Working time account models for the organs of corporations – New recognition guidelines from the Federal Ministry of Finance
Up to now, the fiscal authority has not recognised, for payroll tax purposes, agreements on time accounts for employees who have also been appointed as an organ (e.g. managing directors of a GmbH (private limited company), the executive board of an AG (a joint stock company)). After a landmark ruling of the Federal Fiscal Court (Bundesfinanzhof, BFH), the Federal Ministry of Finance (Bundesministerium der Finanzen, BMF) made revisions to its guidelines in a circular from 8.8.2019.
The previous view of the fiscal authority
Working time accounts constitute a model for the flexibilisation of working hours. Employers and employees agree that the remuneration of the employee concerned will not be paid out immediately and in full but, instead, the amount will be recorded in a working time account in order to pay it out to him or her in the context of a future leave of absence. In the view expressed hitherto by the fiscal authority (cf. BMF circular from 17.6.2009), crediting the working time account does not yet result in an inflow of remuneration. It is only when the credited amount is paid out during a leave of absence – therefore, the point in time when the employee acquires economic authority to dispose of his/her salary – that there is an inflow and the corresponding payroll taxation takes place.
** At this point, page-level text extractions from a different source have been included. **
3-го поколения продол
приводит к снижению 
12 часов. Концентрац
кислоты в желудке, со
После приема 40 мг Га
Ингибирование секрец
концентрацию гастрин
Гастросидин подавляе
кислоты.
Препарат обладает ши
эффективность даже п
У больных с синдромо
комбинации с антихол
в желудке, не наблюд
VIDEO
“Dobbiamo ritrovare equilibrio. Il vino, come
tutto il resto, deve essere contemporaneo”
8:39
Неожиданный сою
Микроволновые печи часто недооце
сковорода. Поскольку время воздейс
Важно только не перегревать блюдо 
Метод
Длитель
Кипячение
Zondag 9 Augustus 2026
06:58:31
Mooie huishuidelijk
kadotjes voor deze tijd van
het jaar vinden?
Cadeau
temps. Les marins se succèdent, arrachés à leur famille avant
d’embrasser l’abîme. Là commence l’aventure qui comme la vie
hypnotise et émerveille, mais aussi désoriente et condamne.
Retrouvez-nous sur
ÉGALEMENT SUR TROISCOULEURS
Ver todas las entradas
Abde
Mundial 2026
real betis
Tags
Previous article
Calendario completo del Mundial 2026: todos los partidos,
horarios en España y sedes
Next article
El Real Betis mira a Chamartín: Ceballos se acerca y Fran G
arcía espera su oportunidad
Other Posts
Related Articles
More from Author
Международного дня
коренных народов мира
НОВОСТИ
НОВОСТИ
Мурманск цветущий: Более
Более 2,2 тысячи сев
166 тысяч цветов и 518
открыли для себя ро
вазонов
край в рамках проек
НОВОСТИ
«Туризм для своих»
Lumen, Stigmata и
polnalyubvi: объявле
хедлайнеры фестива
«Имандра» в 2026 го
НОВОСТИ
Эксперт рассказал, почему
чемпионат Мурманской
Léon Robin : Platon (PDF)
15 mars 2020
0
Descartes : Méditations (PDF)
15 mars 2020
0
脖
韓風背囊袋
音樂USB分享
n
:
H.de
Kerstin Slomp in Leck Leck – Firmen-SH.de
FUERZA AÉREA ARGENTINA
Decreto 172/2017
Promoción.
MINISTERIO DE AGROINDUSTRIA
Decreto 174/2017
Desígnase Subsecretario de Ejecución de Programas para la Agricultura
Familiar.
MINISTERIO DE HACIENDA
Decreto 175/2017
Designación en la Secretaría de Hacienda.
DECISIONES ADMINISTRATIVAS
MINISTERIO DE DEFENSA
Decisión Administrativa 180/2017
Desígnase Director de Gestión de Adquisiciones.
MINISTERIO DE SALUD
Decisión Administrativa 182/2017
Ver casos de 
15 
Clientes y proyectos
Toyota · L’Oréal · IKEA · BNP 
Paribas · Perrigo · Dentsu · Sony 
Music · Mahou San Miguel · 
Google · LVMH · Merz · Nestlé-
However, up to now, organs of corporations were explicitly excluded from this regulation because it was the opinion of the fiscal authority that agreements on the creation of working time accounts were not compatible with the duties of an organ of a corporation. Consequently, in the case of all managing directors and executive board members, crediting remuneration to a working time account resulted in an immediate inflow of remuneration.
A new BFH ruling
The BFH, in its ruling from 22.2.2018, distanced itself from this restrictive interpretation of the fiscal authority, at least with respect to working time accounts for external organs, i.e. those who are not concurrently shareholders. In the opinion of the Munich judges, there is no legal basis why for the inflow of remuneration other requirements should apply to external organs than do for other employees. This is because even if you follow the view of the fiscal authority such that agreements for working time accounts are not compatible with the duties of an organ of a corporation, nevertheless, the inflow and obtaining economic authority to dispose will be determined by actual circumstances. Yet, the external organ will only acquire the economic authority to dispose once the funds have been paid out.
BMF circular from 8.8.2019
Against the background of the above-mentioned ruling, the BMF adjusted its guidelines with respect to working time accounts for organs of corporations, in its circular from 8.8.2019, as follows:
(1) Organs with no shareholders – Agreements on the creation of working time accounts also have to be recognised in the case of organs of a corporation.
(2) Minority shareholder organs – A review should be carried out on the basis of general principles in order to determine whether or not a hidden profit distribution has been made. If the model has been configured on the basis of an arm’s length arrangement then the working time accounts have to be recognised for payroll tax purposes.
(3) Majority shareholder organs – There will always be a hidden profit distribution. Consequently, agreements on the creation of working time accounts may not be recognised for payroll tax purposes.